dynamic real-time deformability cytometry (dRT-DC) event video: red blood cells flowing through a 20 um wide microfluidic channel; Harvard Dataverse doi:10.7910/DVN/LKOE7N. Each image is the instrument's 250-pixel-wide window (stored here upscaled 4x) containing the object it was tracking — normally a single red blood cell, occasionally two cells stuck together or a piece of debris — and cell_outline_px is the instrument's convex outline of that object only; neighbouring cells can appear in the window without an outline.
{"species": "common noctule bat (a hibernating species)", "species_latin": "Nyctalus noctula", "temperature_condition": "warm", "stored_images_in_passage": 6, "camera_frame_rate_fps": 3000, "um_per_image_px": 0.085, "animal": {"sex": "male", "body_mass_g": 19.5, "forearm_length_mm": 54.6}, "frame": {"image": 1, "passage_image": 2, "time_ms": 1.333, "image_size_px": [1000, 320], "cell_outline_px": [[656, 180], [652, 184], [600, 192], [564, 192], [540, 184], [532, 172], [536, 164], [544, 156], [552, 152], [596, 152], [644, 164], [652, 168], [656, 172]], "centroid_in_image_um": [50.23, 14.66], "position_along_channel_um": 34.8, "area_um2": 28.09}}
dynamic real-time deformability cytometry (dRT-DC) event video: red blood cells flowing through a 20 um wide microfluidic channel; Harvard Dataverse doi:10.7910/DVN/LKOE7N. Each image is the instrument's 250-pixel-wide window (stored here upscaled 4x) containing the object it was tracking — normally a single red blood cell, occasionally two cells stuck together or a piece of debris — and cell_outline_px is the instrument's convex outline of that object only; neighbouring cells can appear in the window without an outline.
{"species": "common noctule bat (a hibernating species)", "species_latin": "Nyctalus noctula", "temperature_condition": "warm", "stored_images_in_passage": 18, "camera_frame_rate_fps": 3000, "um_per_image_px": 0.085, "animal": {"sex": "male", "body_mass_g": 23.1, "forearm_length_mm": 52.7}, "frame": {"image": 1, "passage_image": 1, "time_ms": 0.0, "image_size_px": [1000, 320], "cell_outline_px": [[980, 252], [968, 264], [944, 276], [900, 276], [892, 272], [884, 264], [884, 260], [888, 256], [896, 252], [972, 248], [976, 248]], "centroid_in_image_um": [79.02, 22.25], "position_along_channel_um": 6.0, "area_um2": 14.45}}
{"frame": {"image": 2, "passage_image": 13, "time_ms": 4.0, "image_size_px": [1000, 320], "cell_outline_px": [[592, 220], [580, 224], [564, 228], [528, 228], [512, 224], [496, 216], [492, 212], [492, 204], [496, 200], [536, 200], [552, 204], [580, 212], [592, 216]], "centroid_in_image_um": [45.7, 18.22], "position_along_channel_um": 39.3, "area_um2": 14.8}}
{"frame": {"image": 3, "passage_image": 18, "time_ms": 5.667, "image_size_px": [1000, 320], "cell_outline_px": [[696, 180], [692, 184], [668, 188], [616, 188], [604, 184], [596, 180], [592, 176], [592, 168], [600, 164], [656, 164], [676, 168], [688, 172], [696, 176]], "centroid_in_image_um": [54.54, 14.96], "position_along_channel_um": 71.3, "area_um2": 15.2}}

====================

SET PROBLEM: Give back the data above exactly as it appears.

THE COMPLETED TASK:
dynamic real-time deformability cytometry (dRT-DC) event video: red blood cells flowing through a 20 um wide microfluidic channel; Harvard Dataverse doi:10.7910/DVN/LKOE7N. Each image is the instrument's 250-pixel-wide window (stored here upscaled 4x) containing the object it was tracking — normally a single red blood cell, occasionally two cells stuck together or a piece of debris — and cell_outline_px is the instrument's convex outline of that object only; neighbouring cells can appear in the window without an outline.
{"species": "common noctule bat (a hibernating species)", "species_latin": "Nyctalus noctula", "temperature_condition": "warm", "stored_images_in_passage": 6, "camera_frame_rate_fps": 3000, "um_per_image_px": 0.085, "animal": {"sex": "male", "body_mass_g": 19.5, "forearm_length_mm": 54.6}, "frame": {"image": 1, "passage_image": 2, "time_ms": 1.333, "image_size_px": [1000, 320], "cell_outline_px": [[656, 180], [652, 184], [600, 192], [564, 192], [540, 184], [532, 172], [536, 164], [544, 156], [552, 152], [596, 152], [644, 164], [652, 168], [656, 172]], "centroid_in_image_um": [50.23, 14.66], "position_along_channel_um": 34.8, "area_um2": 28.09}}
dynamic real-time deformability cytometry (dRT-DC) event video: red blood cells flowing through a 20 um wide microfluidic channel; Harvard Dataverse doi:10.7910/DVN/LKOE7N. Each image is the instrument's 250-pixel-wide window (stored here upscaled 4x) containing the object it was tracking — normally a single red blood cell, occasionally two cells stuck together or a piece of debris — and cell_outline_px is the instrument's convex outline of that object only; neighbouring cells can appear in the window without an outline.
{"species": "common noctule bat (a hibernating species)", "species_latin": "Nyctalus noctula", "temperature_condition": "warm", "stored_images_in_passage": 18, "camera_frame_rate_fps": 3000, "um_per_image_px": 0.085, "animal": {"sex": "male", "body_mass_g": 23.1, "forearm_length_mm": 52.7}, "frame": {"image": 1, "passage_image": 1, "time_ms": 0.0, "image_size_px": [1000, 320], "cell_outline_px": [[980, 252], [968, 264], [944, 276], [900, 276], [892, 272], [884, 264], [884, 260], [888, 256], [896, 252], [972, 248], [976, 248]], "centroid_in_image_um": [79.02, 22.25], "position_along_channel_um": 6.0, "area_um2": 14.45}}
{"frame": {"image": 2, "passage_image": 13, "time_ms": 4.0, "image_size_px": [1000, 320], "cell_outline_px": [[592, 220], [580, 224], [564, 228], [528, 228], [512, 224], [496, 216], [492, 212], [492, 204], [496, 200], [536, 200], [552, 204], [580, 212], [592, 216]], "centroid_in_image_um": [45.7, 18.22], "position_along_channel_um": 39.3, "area_um2": 14.8}}
{"frame": {"image": 3, "passage_image": 18, "time_ms": 5.667, "image_size_px": [1000, 320], "cell_outline_px": [[696, 180], [692, 184], [668, 188], [616, 188], [604, 184], [596, 180], [592, 176], [592, 168], [600, 164], [656, 164], [676, 168], [688, 172], [696, 176]], "centroid_in_image_um": [54.54, 14.96], "position_along_channel_um": 71.3, "area_um2": 15.2}}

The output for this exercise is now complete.